To improve “discoverability” online retailers must ensure they are not working in silos but engaging all teams, while those working with big data must not fear failure, but instead learn from it.
Speaking at the Etail Europe conference in London today, Jamie Peach, head of search engine optimisation (SEO) at House of Fraser, said it was essential for SEO to be a focus across the business, drawing in resources from multiple teams.
“It’s not about capturing faceless clicks, it’s about the customers, if you can get them to the site you want the content to be relevant and you need to be able to service their needs. In the mobile and app world and people are trying get to places quicker you need to make sure that experience works.
“We need to work with content editors, buyers, merchandisers and tap into all resources at our disposal to deliver discoverability for our customers, but it’s difficult and we still struggle with the scale to meet customer demand. SEO doesn’t work in a silo especially for multichannel retail.”
He added: “I don’t think we are anywhere near discoverability being solved” and the “personalisation aspect is really key, and being able to curate search results.”
When dealing with vast product ranges he said it was important to break this down and prioritise certain products to ensure they are properly highlighted.

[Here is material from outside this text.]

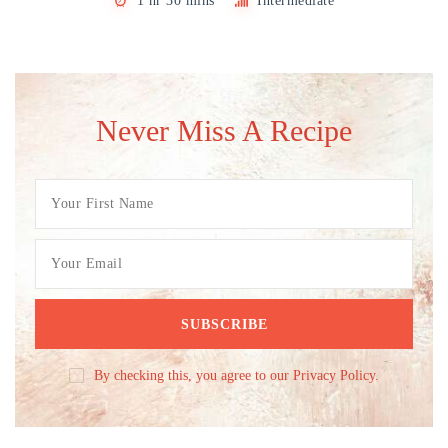
1 hr 30 mins
Intermediate
Never Miss A Recipe
By checking this, you agree to our Privacy Policy.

“We need to recognise that when addressing product pages there are hundreds of thousands [of products] to deal with so you need to target the hero products to make sure seasonally you are on top of it.”
He also believed that going forwards SEO for larger retailers dealing with vast SKUs would need to be automated.
“The future is more in automation. If you can automate in a safe way you are doing a good thing. If you are in retail with a big scale, there’s no other way to do it.”
Meanwhile Ed Childs, head of customer data and media effectiveness at Asda, warned retailers need to keep the data they are collecting simple and usable, while constantly testing and not fearing failure, but learning from it.
“Retail needs to be simple and convenient for the shopper and we need to have a similar approach for data and analytics. But simple isn’t easy, simple is complex. We need to take a step back and make simple ins and bring customers with us.
“It’s absolutely key to have life cycles so you can implement it quickly, learn from it and build on it, but you should also be prepared to fail. Failing isn’t bad, you just need to learn from it. My four key steps for success are keep it simple, test before you integrate, be pragmatic and always remember the customer.”